§ Task item: Would you filter these records and copy every line that has the word "Material"?

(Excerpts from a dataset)
────

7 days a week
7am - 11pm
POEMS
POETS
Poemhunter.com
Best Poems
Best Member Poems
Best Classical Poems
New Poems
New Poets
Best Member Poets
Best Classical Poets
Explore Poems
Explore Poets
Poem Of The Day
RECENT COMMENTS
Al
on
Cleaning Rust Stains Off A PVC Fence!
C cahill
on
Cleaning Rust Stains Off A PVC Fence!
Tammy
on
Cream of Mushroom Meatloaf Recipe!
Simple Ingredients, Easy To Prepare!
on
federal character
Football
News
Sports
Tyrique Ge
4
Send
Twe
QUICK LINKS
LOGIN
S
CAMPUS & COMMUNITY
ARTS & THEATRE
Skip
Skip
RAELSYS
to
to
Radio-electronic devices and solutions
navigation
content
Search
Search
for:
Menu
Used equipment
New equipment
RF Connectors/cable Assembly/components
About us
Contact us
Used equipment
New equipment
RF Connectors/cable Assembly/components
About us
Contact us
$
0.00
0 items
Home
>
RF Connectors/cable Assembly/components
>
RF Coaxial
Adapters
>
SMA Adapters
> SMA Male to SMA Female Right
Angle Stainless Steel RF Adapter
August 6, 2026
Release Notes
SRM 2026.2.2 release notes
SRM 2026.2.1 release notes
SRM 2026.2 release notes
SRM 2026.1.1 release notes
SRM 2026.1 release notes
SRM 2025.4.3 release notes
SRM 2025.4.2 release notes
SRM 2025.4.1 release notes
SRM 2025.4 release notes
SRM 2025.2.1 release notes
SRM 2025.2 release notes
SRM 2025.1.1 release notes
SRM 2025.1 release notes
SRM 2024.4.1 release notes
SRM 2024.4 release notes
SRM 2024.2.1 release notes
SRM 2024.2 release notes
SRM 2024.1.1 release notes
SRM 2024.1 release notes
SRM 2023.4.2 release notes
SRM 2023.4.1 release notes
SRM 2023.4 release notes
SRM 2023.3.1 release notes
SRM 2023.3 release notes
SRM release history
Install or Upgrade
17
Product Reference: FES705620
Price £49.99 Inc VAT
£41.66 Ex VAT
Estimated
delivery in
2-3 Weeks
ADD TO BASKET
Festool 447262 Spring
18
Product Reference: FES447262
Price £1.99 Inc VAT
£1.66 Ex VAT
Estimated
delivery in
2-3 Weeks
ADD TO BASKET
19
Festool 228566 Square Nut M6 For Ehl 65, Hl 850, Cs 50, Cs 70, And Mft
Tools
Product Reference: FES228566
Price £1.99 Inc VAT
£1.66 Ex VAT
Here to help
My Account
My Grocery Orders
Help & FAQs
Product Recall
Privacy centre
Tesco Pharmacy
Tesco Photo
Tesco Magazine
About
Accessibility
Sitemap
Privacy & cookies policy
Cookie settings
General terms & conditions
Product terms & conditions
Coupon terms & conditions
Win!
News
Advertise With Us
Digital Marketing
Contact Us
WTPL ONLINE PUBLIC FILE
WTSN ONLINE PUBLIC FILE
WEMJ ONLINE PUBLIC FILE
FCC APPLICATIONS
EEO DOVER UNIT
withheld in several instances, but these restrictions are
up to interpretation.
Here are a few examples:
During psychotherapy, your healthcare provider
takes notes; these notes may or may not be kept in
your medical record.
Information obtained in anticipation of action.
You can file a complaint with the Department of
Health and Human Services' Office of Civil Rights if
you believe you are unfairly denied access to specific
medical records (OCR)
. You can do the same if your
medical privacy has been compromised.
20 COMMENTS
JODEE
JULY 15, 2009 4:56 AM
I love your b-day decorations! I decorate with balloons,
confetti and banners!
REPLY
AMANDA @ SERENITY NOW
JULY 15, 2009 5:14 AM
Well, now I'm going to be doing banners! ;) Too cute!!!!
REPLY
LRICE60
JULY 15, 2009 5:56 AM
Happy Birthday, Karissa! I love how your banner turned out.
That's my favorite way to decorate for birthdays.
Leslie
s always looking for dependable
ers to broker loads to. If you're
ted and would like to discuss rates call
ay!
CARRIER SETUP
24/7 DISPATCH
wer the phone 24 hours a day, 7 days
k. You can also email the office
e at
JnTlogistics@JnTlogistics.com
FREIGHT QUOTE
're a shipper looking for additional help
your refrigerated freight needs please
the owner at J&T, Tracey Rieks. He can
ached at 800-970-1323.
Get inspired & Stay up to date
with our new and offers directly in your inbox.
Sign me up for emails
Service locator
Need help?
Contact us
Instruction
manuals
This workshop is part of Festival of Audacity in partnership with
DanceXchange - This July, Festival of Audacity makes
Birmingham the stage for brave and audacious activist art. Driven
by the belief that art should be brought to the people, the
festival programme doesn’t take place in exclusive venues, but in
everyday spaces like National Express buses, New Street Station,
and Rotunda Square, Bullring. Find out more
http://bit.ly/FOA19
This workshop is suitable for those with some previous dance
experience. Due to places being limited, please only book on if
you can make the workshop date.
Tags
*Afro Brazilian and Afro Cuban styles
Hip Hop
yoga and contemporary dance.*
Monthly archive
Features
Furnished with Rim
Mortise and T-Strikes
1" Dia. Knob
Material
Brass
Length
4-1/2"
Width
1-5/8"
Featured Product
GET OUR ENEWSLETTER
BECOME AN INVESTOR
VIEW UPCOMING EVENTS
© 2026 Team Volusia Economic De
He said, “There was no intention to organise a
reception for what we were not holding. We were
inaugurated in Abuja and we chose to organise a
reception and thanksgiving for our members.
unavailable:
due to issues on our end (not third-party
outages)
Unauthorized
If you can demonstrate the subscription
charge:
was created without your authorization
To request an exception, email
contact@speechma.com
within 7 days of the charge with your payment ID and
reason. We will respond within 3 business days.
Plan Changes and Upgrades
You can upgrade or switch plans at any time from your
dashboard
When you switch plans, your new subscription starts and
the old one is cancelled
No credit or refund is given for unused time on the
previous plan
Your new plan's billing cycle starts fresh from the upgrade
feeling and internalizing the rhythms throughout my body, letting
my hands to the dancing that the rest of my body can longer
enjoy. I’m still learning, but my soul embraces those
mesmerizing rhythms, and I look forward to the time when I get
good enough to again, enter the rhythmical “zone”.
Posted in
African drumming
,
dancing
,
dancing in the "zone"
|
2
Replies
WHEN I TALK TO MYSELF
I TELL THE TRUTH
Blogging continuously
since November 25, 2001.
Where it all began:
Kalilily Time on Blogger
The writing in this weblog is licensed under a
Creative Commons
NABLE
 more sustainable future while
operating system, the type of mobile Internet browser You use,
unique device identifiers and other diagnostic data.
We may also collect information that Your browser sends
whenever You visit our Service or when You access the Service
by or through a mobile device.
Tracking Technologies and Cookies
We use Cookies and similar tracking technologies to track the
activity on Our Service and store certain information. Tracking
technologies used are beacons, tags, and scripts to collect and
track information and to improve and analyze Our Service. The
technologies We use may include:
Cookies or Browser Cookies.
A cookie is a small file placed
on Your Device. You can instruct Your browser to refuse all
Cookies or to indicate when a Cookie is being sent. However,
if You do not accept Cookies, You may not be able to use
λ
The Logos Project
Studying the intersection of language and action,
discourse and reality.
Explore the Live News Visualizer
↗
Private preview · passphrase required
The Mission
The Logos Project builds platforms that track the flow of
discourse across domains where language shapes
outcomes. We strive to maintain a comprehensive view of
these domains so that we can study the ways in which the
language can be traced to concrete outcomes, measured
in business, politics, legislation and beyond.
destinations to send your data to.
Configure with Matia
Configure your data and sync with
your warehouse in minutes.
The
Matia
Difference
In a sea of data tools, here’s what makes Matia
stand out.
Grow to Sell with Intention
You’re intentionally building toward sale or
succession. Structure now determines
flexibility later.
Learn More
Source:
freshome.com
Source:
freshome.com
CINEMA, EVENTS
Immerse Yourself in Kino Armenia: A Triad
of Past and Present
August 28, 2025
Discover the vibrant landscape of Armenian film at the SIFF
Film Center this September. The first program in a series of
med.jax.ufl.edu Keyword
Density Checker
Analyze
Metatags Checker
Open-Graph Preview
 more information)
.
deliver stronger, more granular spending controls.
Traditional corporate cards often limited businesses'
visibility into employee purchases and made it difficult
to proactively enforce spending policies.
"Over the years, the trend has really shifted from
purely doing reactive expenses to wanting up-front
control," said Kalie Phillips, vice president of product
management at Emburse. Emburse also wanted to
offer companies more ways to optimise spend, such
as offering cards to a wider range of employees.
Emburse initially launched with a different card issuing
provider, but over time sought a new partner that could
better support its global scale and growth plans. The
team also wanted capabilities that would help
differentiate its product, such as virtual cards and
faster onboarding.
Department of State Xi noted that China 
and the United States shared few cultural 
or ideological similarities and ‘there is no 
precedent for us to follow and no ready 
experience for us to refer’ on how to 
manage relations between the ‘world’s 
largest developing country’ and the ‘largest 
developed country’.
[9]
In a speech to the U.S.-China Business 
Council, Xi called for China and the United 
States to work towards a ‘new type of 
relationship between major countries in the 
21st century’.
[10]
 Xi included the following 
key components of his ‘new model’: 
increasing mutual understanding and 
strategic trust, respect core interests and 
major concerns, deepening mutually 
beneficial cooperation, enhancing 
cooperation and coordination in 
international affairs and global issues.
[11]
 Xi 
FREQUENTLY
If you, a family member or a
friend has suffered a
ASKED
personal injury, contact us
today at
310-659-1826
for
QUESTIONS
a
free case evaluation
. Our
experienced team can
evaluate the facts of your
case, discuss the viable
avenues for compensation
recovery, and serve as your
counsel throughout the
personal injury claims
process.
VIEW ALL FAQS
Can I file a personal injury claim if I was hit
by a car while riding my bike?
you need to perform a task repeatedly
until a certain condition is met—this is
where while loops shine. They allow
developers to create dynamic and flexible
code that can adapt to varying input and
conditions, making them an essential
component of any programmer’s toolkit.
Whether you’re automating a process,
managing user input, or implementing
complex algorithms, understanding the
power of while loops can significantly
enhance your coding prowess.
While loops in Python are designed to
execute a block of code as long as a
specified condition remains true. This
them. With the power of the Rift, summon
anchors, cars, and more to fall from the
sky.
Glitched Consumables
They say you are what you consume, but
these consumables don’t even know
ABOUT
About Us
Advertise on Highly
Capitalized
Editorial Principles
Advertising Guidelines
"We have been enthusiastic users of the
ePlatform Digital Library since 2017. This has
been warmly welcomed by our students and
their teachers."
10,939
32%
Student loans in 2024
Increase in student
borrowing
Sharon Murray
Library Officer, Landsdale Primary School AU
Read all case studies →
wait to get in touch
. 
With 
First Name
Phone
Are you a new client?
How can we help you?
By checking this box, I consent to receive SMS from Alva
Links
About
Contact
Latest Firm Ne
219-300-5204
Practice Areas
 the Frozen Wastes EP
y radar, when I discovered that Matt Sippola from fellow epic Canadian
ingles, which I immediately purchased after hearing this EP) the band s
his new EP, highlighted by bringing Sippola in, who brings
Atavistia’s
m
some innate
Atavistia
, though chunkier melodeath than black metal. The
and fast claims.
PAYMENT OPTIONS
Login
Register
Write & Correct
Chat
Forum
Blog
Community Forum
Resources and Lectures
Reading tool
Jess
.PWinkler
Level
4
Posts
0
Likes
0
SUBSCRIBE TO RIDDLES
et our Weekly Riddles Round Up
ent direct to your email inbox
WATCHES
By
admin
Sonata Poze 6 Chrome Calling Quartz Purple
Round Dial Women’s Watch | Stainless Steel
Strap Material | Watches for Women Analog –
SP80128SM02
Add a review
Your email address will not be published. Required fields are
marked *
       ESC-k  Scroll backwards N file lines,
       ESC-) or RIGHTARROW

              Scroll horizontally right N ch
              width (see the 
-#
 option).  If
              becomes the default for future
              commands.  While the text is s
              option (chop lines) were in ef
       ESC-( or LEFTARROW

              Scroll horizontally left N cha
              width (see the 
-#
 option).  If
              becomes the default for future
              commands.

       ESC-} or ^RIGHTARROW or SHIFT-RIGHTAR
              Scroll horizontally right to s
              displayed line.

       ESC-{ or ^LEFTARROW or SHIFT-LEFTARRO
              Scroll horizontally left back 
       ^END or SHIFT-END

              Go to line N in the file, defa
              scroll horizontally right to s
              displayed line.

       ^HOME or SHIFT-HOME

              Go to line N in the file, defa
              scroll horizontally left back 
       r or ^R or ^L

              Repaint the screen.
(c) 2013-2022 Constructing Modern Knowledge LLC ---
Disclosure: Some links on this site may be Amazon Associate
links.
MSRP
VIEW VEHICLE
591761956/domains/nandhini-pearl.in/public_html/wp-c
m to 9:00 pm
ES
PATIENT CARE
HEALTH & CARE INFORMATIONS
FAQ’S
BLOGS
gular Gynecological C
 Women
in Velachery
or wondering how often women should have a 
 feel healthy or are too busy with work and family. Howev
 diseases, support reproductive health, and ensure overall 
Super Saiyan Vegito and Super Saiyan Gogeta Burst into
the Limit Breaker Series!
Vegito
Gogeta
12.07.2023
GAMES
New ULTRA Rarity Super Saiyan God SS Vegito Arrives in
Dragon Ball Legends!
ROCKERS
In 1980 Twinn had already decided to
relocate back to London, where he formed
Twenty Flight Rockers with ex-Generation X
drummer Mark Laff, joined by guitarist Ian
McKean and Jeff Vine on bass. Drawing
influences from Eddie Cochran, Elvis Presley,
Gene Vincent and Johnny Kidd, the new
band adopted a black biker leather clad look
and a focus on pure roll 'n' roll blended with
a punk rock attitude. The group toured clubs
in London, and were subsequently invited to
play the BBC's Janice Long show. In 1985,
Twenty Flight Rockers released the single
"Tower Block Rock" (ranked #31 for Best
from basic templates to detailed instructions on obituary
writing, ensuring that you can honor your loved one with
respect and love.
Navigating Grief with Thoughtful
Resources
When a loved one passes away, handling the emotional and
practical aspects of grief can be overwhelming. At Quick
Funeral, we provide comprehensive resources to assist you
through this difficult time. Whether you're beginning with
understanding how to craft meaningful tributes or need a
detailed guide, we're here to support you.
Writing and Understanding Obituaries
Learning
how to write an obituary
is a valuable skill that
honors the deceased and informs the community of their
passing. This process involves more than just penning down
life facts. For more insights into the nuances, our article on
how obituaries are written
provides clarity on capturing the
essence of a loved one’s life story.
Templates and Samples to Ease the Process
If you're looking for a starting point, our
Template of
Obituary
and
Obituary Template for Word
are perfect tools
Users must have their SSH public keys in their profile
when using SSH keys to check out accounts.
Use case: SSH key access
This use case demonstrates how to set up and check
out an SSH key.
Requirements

────

§ Expected answer:
Material
Strap Material | Watches for Women Analog –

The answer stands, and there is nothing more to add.